We’ve heard it repeatedly. Africa must adapt, be resilient and pivot to seize the opportunities of artificial intelligence and emerging technologies. These mantras circulate widely, steering digital development in directions shaped by external priorities while perpetuating patterns of dispossession of data, minerals, cultural values and autonomy.
A recent article in a Kenyan newspaper illuminated this dynamic. USAID, a major funder of health programs in Kenya, had been collecting and storing sensitive health data from citizens. When the agency exited without warning, it left the Ministry of Health unable to move forward. The data remains inaccessible, still controlled by a foreign agency whose formal role has ended.
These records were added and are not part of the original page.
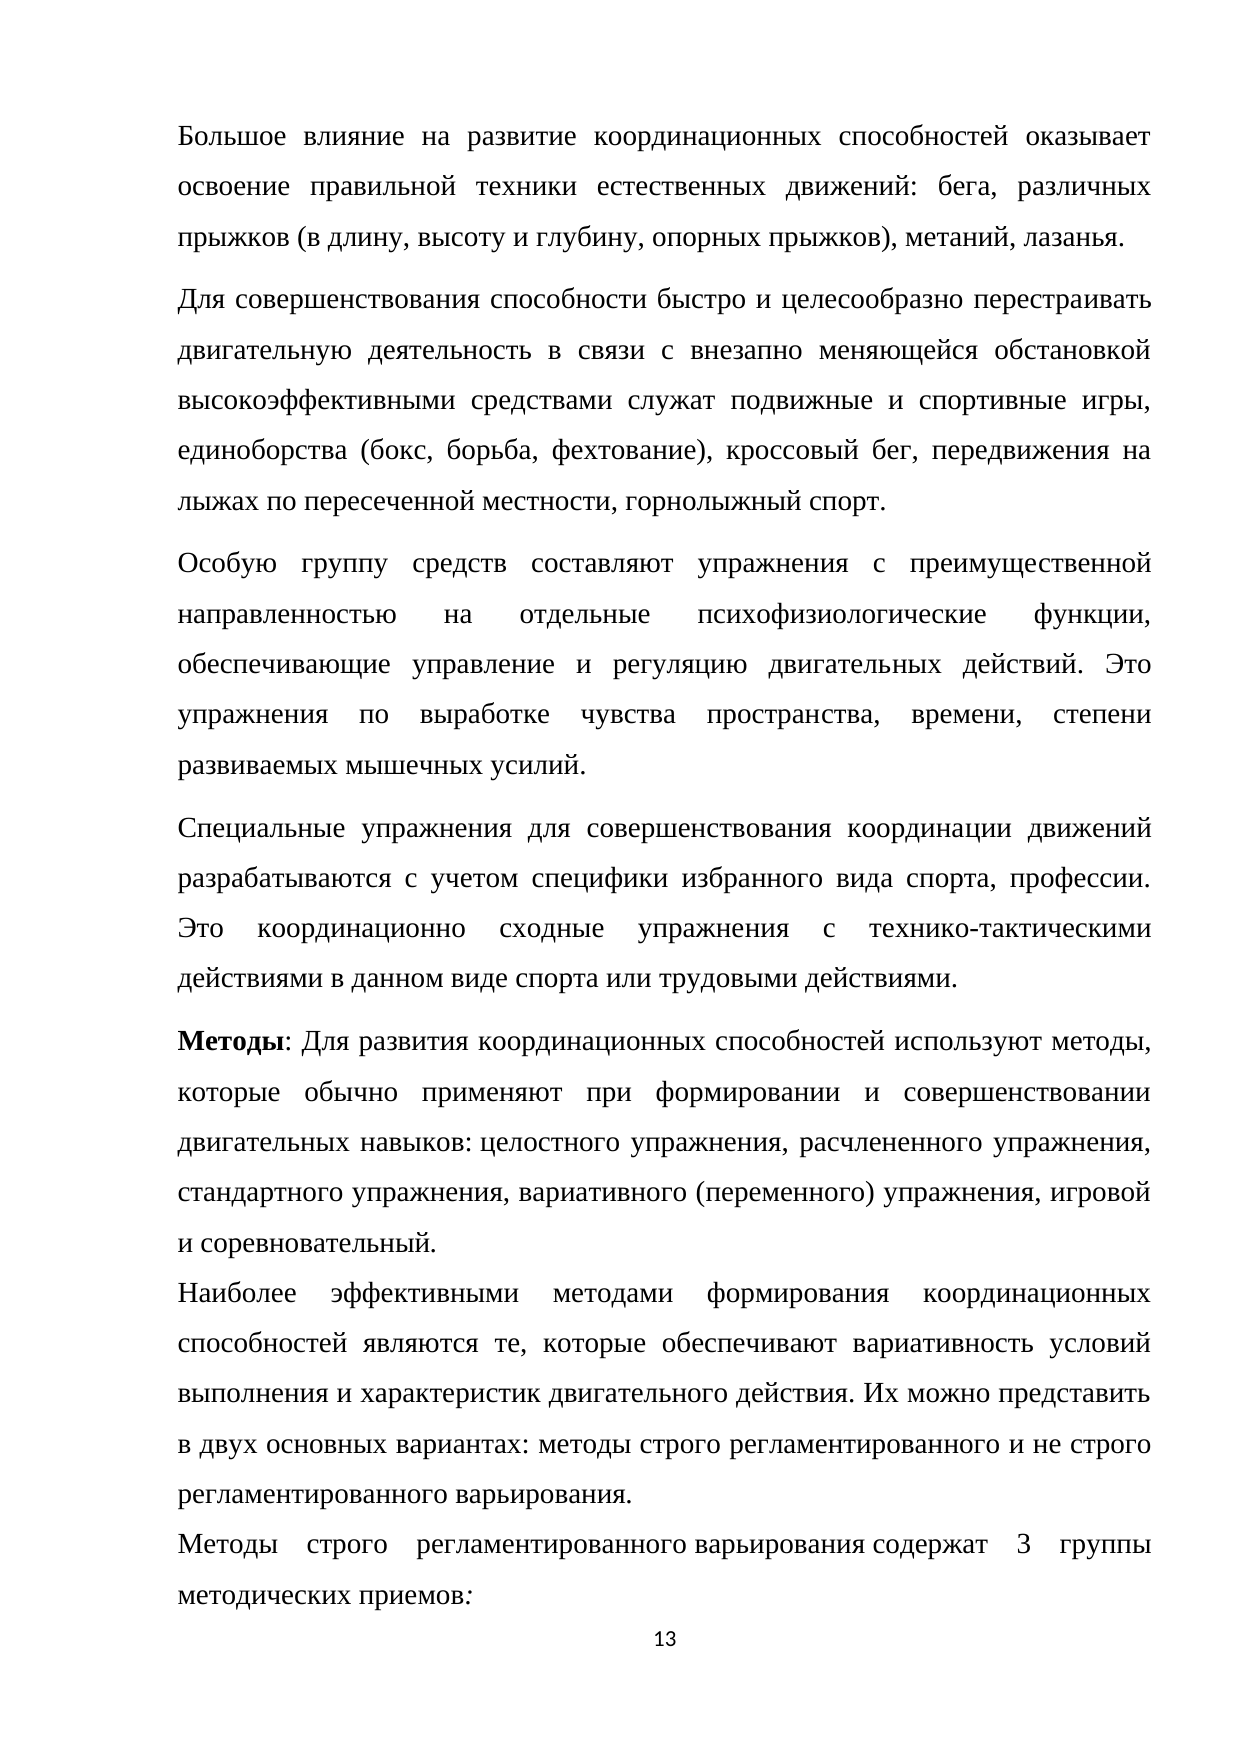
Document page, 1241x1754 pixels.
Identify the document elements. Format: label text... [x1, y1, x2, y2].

text Специальные упражнения для совершенствования координации движений разрабатываются с учетом специфики избранного вида спорта, профессии. Это координационно сходные упражнения с технико-тактическими действиями в данном виде спорта или трудовыми действиями. [177, 810, 1152, 994]
text Большое влияние на развитие координационных способностей оказывает освоение правильной техники естественных движений: бега, различных прыжков (в длину, высоту и глубину, опорных прыжков), метаний, лазанья. [177, 118, 1152, 252]
text Методы строго регламентированного варьирования содержат 3 группы методических приемов: [177, 1527, 1152, 1610]
text Наиболее эффективными методами формирования координационных способностей являются те, которые обеспечивают вариативность условий выполнения и характеристик двигательного действия. Их можно представить в двух основных вариантах: методы строго регламентированного и не строго регламентированного варьирования. [177, 1275, 1152, 1510]
text Для совершенствования способности быстро и целесообразно перестраивать двигательную деятельность в связи с внезапно меняющейся обстановкой высокоэффективными средствами служат подвижные и спортивные игры, единоборства (бокс, борьба, фехтование), кроссовый бег, передвижения на лыжах по пересеченной местности, горнолыжный спорт. [177, 282, 1152, 516]
text Методы: Для развития координационных способностей используют методы, которые обычно применяют при формировании и совершенствовании двигательных навыков: целостного упражнения, расчлененного упражнения, стандартного упражнения, вариативного (переменного) упражнения, игровой и соревновательный. [177, 1023, 1152, 1258]
text Особую группу средств составляют упражнения с преимущественной направленностью на отдельные психофизиологические функции, обеспечивающие управление и регуляцию двигательных действий. Это упражнения по выработке чувства пространства, времени, степени развиваемых мышечных усилий. [177, 546, 1152, 780]
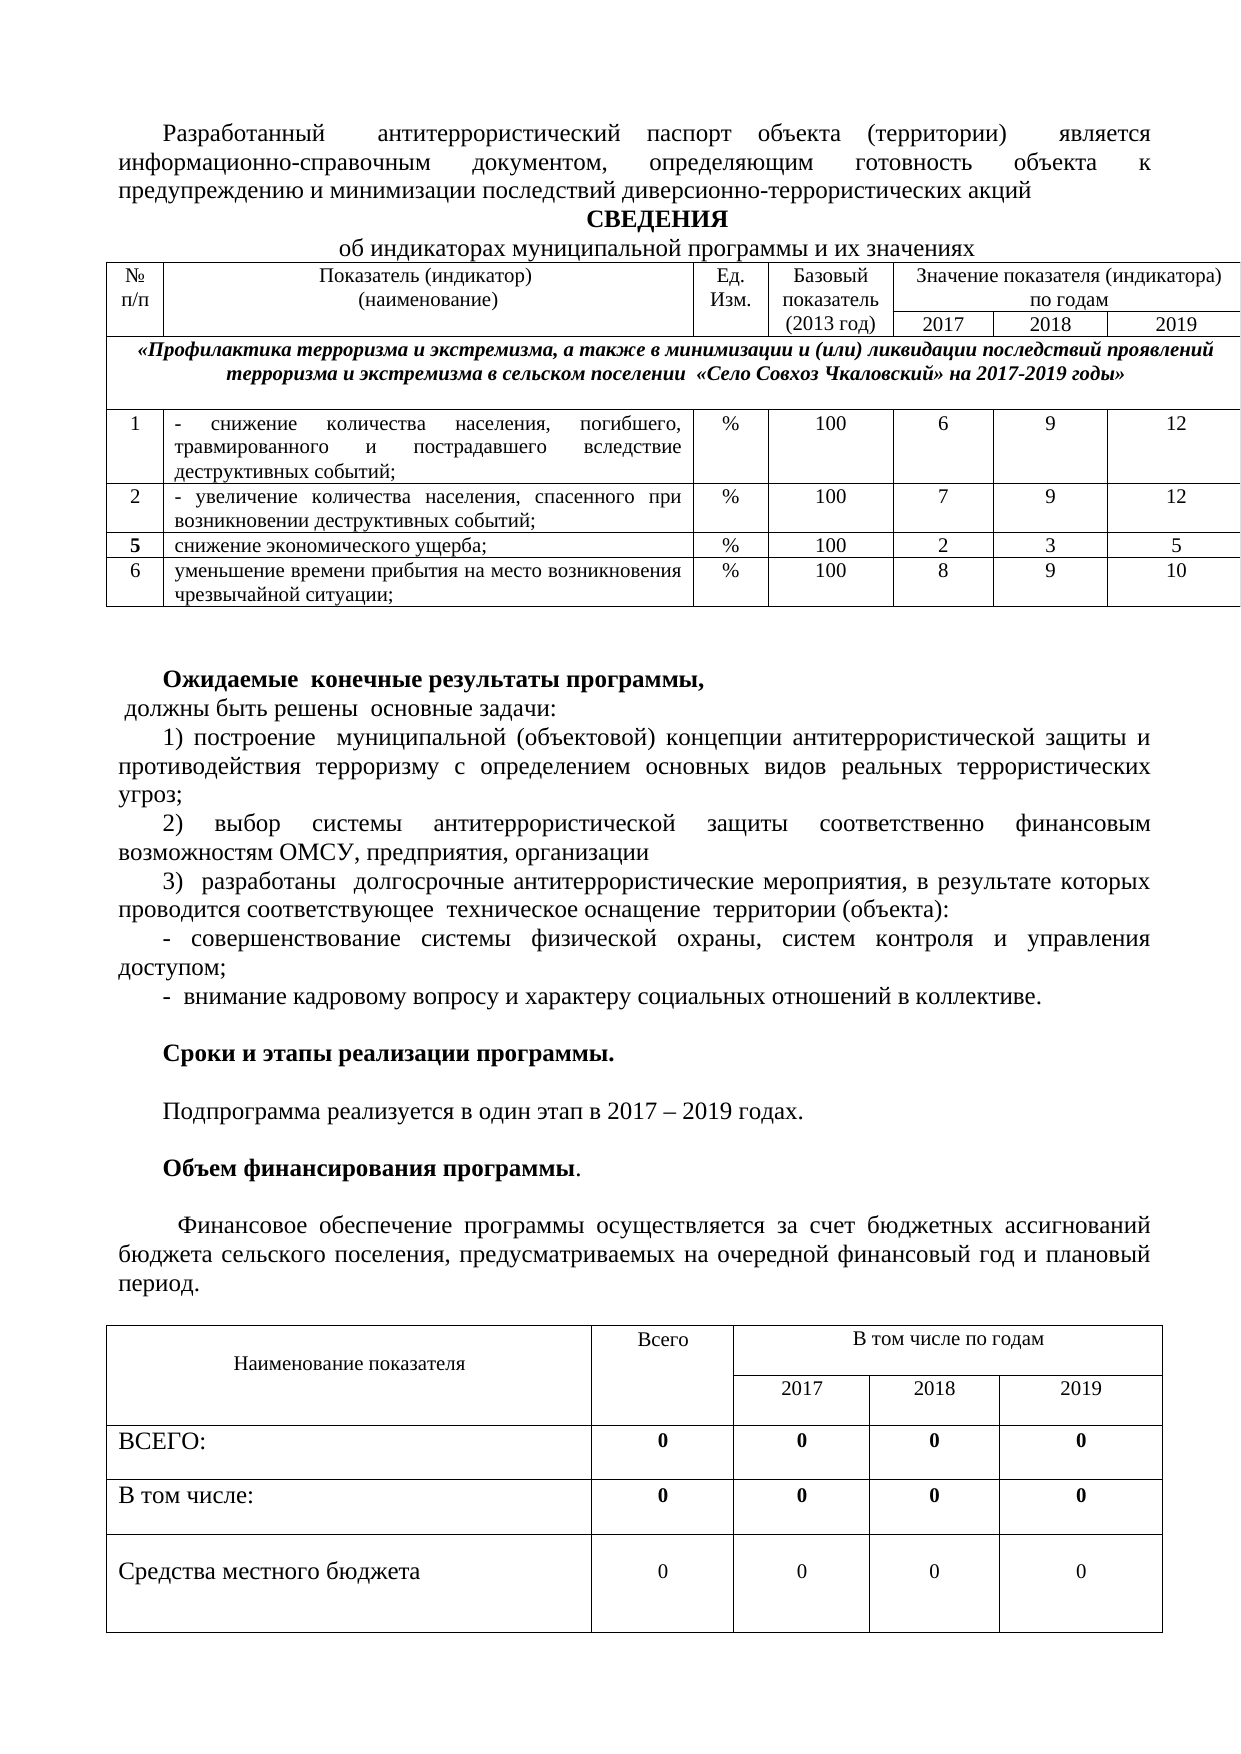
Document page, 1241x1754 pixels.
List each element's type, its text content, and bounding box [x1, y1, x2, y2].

text Подпрограмма реализуется в один этап в 2017 – 2019 годах. [118, 1096, 1152, 1124]
table_cell 12 [1108, 484, 1240, 532]
table_cell 0 [1000, 1480, 1162, 1534]
table_header Базовый показатель (2013 год) [769, 263, 893, 336]
table_cell 6 [107, 558, 163, 606]
text Объем финансирования программы. [118, 1153, 1152, 1182]
table_cell 1 [107, 410, 163, 483]
text 1) построение муниципальной (объектовой) концепции антитеррористической защиты и противодействия терроризму с определением основных видов реальных террористических угроз; [118, 722, 1152, 808]
text Сроки и этапы реализации программы. [118, 1038, 1152, 1067]
table_cell 0 [1000, 1535, 1162, 1632]
table_cell уменьшение времени прибытия на место возникновения чрезвычайной ситуации; [164, 558, 693, 606]
table_cell снижение экономического ущерба; [164, 533, 693, 557]
table_cell % [694, 484, 768, 532]
table_cell 0 [734, 1426, 869, 1479]
table_cell 0 [870, 1535, 999, 1632]
text 2) выбор системы антитеррористической защиты соответственно финансовым возможностям ОМСУ, предприятия, организации [118, 808, 1152, 866]
table_cell 8 [894, 558, 993, 606]
table_cell 100 [769, 533, 893, 557]
table_cell 0 [592, 1426, 733, 1479]
text 3) разработаны долгосрочные антитеррористические мероприятия, в результате которых проводится соответствующее техническое оснащение территории (объекта): [118, 866, 1152, 923]
table_cell 0 [734, 1535, 869, 1632]
table_cell 3 [994, 533, 1107, 557]
text об индикаторах муниципальной программы и их значениях [118, 233, 1152, 262]
table_cell 2019 [1000, 1376, 1162, 1425]
table_cell % [694, 558, 768, 606]
text должны быть решены основные задачи: [118, 693, 1152, 722]
table_cell Средства местного бюджета [107, 1535, 591, 1632]
table_cell 0 [592, 1535, 733, 1632]
table_cell В том числе: [107, 1480, 591, 1534]
table_cell 9 [994, 484, 1107, 532]
text Разработанный антитеррористический паспорт объекта (территории) является информационно-справочным документом, определяющим готовность объекта к предупреждению и минимизации последствий диверсионно-террористических акций [118, 118, 1152, 204]
table_cell 2017 [894, 312, 993, 336]
table_cell - увеличение количества населения, спасенного при возникновении деструктивных событий; [164, 484, 693, 532]
text - внимание кадровому вопросу и характеру социальных отношений в коллективе. [118, 981, 1152, 1009]
table_cell 0 [870, 1426, 999, 1479]
table_cell - снижение количества населения, погибшего, травмированного и пострадавшего вследствие деструктивных событий; [164, 410, 693, 483]
table_header Ед. Изм. [694, 263, 768, 336]
text СВЕДЕНИЯ [118, 204, 1152, 233]
table_cell 2018 [870, 1376, 999, 1425]
text - совершенствование системы физической охраны, систем контроля и управления доступом; [118, 923, 1152, 981]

This arrangement reflects a longstanding practice of appropriation, where African communities are systematically separated from the very digital resources they need to define their futures and exercise sovereignty over technological infrastructure.
The Adapt-or-Perish Trap
Many African designers and policymakers continue to champion the “adapt or perish” mindset. This framing reduces complex challenges like data exploitation, precarious gig work, context-incompatible AI systems, and failing local startups into manageable slogans. More dangerously, it encourages governments to follow pathways that serve external actors far more than local populations.
The effort to draft AI strategies has become similarly reactive. These documents are often hastily produced, prioritizing growth models that align with profit motives rather than the lived realities of African communities. As these frameworks expand, they obscure deepening social and economic disparities while sidelining the knowledge, labor and creativity of African people.
Digital Colonialism in Action
Across the continent, international tech developers and government agencies are formalizing agreement after agreement. These public announcements promise mutual progress, though the terms remain largely unequal. What we are witnessing resembles the Scramble for Africa, recast in digital form.
It would be transformative to see African governments approach these partnerships from positions of financial strength or at least parity. Imagine negotiations where a dollar matched a dollar, where African stakeholders secured favorable outcomes. That would mark the beginning of shaping digital futures based on equity and strategic vision, rather than concession and dependence.
Africa holds two strategic resources central to the digital age. The first is access to rare minerals crucial for powering devices and networks. The second is a growing, educated youth population whose potential is immense. Mineral wealth in countries like the Democratic Republic of Congo continues to be exploited by firms linked to conflict, while young workers are hired by multinational platforms to provide digital labor under extractive and often exploitative terms.
Confronting Uncomfortable Questions
As an African expert, ask yourself how fully your work addresses these contradictions. What version of the future are you advancing when the communities most affected by digital shifts remain unrepresented in policy, research and entrepreneurship? As you speak at conferences, contribute to task forces and participate in initiatives driven by global platforms, consider whose agenda your expertise is advancing. When inequality becomes a side note rather than a central concern, your brilliance serves someone else’s design.
Charting a Different Course
There are ways forward, and there are choices to be made. Africa can pursue a different path that begins with acknowledging dependency on external funding, reworking negotiating strategies and redesigning business models. Most critically, it requires confronting the mental frameworks that reinforce external authority and diminish local capacity.
Instead of asking communities that have already absorbed the costs of adaptation to continue bending, leaders must find the will to protect their people and reframe the conversation. Digital futures can be redefined to reflect African aspirations, local realities and a commitment to justice that cannot be outsourced or postponed.
The question remains whether Africa will shape the digital age on its own terms or continue adapting to someone else’s vision.